We show that OpenACC is useful for GPU porting of a practical application with FP21-FP32-FP64 mixed-precision computing. FP21 is our custom 21-bit floating-point data type for scientific computing. Here, we ported a soil liquefaction analysis solver that was developed for manycore CPU-based computers. The OpenACC-ported solver achieved a 10.7-fold speedup over the CPU-based solver on a system where the ratio of peak FP64 FLOPS was CPU:GPU = 1:10.2. It took only three weeks for a beginning GPU programmer to port the solver to GPU.

Runtime Analysis of Spatial Structure: A CUDA Implementation of Minkowski Functionals [P21829]

Ruth Falconer, Head of Division, Abertay University | Alasdair Houston, Freelance Developer, N/A

Interested in characterizing spatial structure inherent in 3D scalar fields from simulated or imaged data? This poster presents an accelerated solution of the widely-used Minkowski functionals, using both OpenACC and CUDA on commodity GPUs. We'll present methods to minimize the memory footprint, and hence reduce data-transfer costs. Based on measurement frequency, an OpenACC rather than a CUDA solution might be appropriate. Next steps highlight the additional methods to further enhance and fine-tune the performance of the CUDA solution. Minkowski functionals have been widely applied in cosmology, material science, engineering, microbial ecology, and health care.

AceCAST GPU-Enabled Weather Research and Forecasting Model Development and Applications [P22064]

Samuel Elliott, Director of NWP Solutions, TempoQuest Inc.

The Weather Research and Forecasting (WRF) model is an open-source, mesoscale numerical weather prediction system designed to serve both operational forecasting and atmospheric research needs. It is the most widely used regional weather forecasting model and a top 5 HPC application worldwide. TQI has implemented an OpenACC/CUDA-based version of WRF to take advantage of NVIDIA GPUs. By utilizing GPUs, the measured performance benefits enable better forecasting through higher resolution, temporal/geographical extents, and so on. Our poster discusses the GPU implementation of the model as well as performance benchmarks demonstrating the model’s practical performance benefits. TQI has also developed a cloud-based solution for running end-to-end AceCAST GPU-WRF workflows on AWS. This provides a solution for a wide range of users who would otherwise not have access to GPU-based compute resources, and automates a highly complex process that is a significant barrier for researchers and operational weather forecasters.

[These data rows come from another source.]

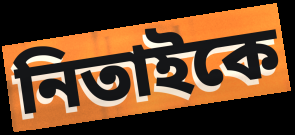
নিতাইকে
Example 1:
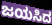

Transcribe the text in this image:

ಜಯಸಿದ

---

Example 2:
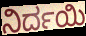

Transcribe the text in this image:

ನಿರ್ದಯಿ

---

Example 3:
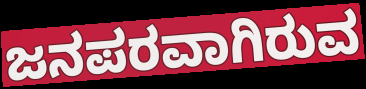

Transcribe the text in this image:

ಜನಪರವಾಗಿರುವ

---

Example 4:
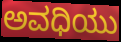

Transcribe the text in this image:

ಅವಧಿಯು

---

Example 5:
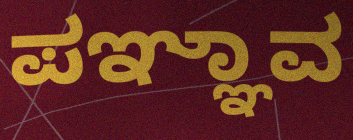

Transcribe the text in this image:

ಪಞ್ಞಾವ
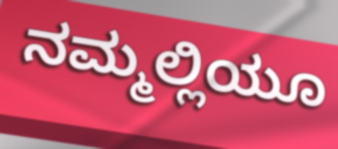
ನಮ್ಮಲ್ಲಿಯೂ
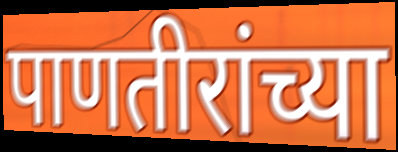
पाणतीरांच्या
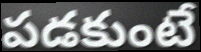
పడకుంటే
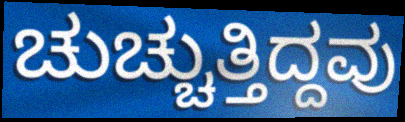
ಚುಚ್ಚುತ್ತಿದ್ದವು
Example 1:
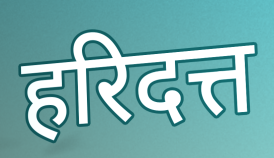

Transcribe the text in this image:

हरिदत्त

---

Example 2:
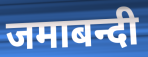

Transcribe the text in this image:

जमाबन्दी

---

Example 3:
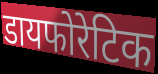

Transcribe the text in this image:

डायफोरेटिक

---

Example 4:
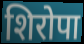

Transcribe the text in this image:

शिरोपा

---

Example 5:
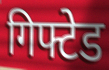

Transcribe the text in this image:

गिफ्टेड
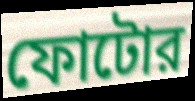
ফোটোর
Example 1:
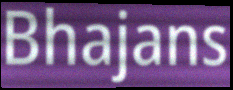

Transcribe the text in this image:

Bhajans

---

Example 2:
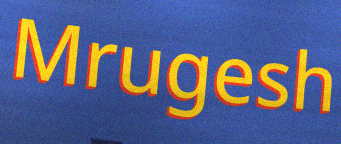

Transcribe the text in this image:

Mrugesh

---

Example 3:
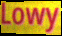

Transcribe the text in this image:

Lowy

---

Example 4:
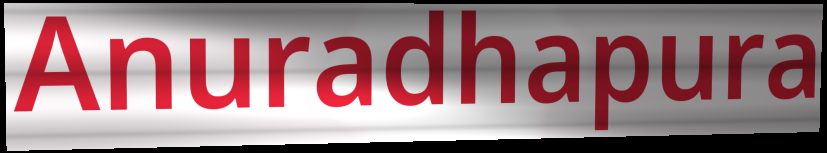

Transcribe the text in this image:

Anuradhapura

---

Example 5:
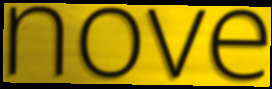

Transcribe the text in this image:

nove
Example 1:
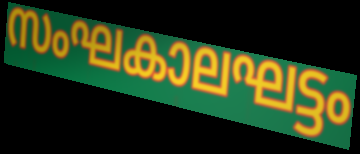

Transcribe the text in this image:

സംഘകാലഘട്ടം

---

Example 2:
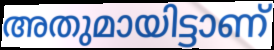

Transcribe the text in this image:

അതുമായിട്ടാണ്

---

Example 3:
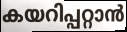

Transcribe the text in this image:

കയറിപ്പറ്റാൻ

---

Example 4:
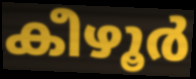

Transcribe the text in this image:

കീഴൂർ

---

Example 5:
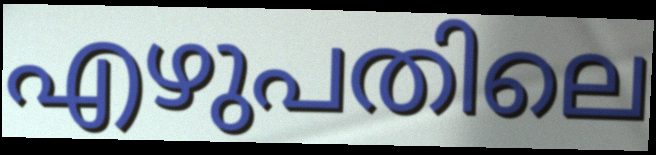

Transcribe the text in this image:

എഴുപതിലെ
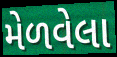
મેળવેલા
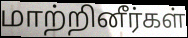
மாற்றினீர்கள்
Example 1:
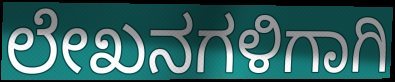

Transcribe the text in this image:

ಲೇಖನಗಳಿಗಾಗಿ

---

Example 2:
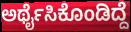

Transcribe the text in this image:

ಅರ್ಥೈಸಿಕೊಂಡಿದ್ದೆ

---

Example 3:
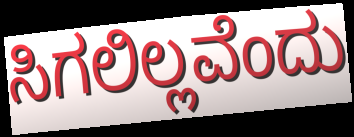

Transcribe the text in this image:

ಸಿಗಲಿಲ್ಲವೆಂದು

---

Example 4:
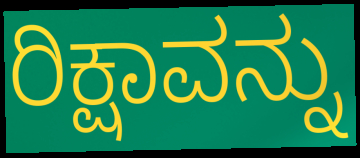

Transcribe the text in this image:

ರಿಕ್ಷಾವನ್ನು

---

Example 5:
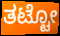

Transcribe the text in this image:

ತಟ್ಟೋ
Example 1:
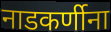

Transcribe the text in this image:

नाडकर्णीना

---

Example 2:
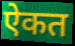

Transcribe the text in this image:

ऐकत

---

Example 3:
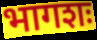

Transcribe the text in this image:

भागशः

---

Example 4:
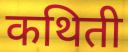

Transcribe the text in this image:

कथिती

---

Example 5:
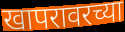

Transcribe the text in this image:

खापरावरच्या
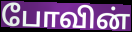
போவின்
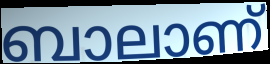
ബാലാണ്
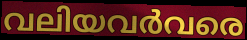
വലിയവർവരെ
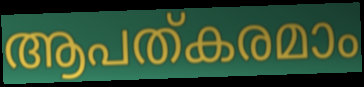
ആപത്കരമാം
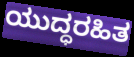
ಯುದ್ಧರಹಿತ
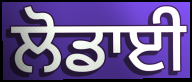
ਲੋਡਾਈ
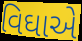
વિઘાએ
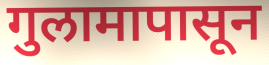
गुलामापासून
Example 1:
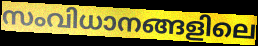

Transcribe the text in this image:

സംവിധാനങ്ങളിലെ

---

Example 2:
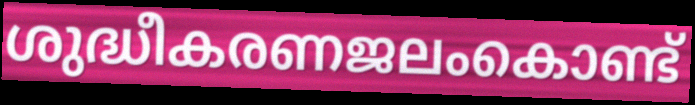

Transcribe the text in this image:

ശുദ്ധീകരണജലംകൊണ്ട്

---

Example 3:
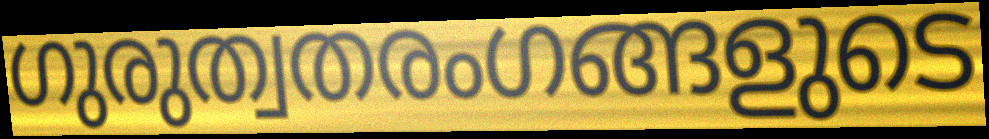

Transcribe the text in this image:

ഗുരുത്വതരംഗങ്ങളുടെ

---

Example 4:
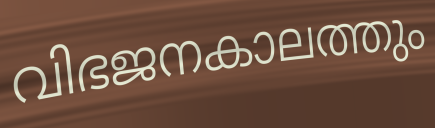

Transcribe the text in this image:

വിഭജനകാലത്തും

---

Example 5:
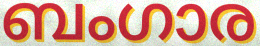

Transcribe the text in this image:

ബംഗാര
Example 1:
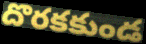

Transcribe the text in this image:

దొరకకుండ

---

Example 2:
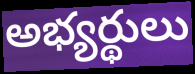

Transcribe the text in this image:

అభ్యర్థులు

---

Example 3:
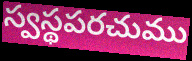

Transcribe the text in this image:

స్వస్థపరచుము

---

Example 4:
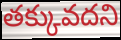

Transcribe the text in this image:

తక్కువదని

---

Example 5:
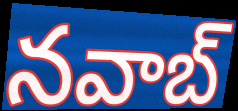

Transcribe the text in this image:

నవాబ్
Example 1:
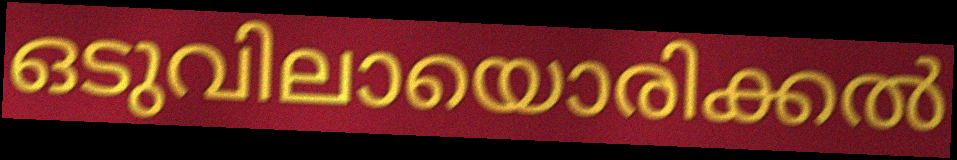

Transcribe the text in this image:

ഒടുവിലായൊരിക്കൽ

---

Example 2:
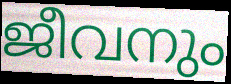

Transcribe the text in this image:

ജീവനും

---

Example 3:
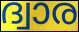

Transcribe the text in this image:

ദ്വാര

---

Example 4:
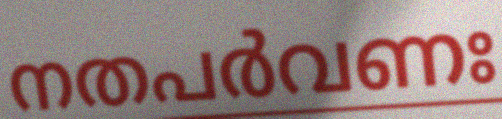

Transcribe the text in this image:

നതപർവണഃ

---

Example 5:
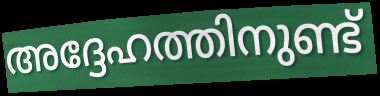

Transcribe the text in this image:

അദ്ദേഹത്തിനുണ്ട്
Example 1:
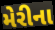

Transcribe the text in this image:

મેરીના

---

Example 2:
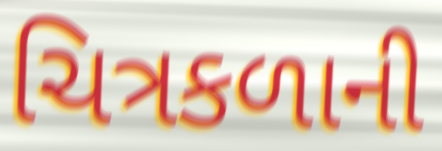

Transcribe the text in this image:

ચિત્રકળાની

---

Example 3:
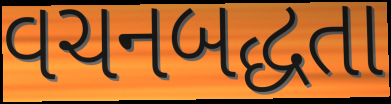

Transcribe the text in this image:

વચનબદ્ધતા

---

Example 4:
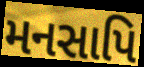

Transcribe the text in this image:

મનસાપિ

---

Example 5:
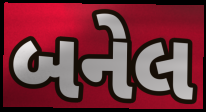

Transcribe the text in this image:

Accelerating Large Seismic Simulation Code with PACC Framework [P21901]

Jingcheng Shen, Ph.D. Student, Osaka University

The pipelined accelerator (PACC) helps lower the hurdle for implementing out-of-core stencil computation, such as large seismic simulations. However, the out-of-core applications themselves are facing data-movement bottlenecks because improvement of accelerators dwarfs that of interconnects. In this poster, we introduce temporal blocking techniques to reuse on-chip data, and propose a data-mapping scheme to eliminate data movement on the host side. The data-mapping scheme accelerates the program by 2.5x compared to previous work and by 35x compared to an OpenMP-based program. However, performance is still bound by data movement between the host and device, so we need to come up with further data-centric strategies. Moreover, the degradation in execution time of PACC code is about 25% compared to an in-core OpenACC code, which should be reduced if we can design further data-centric strategies.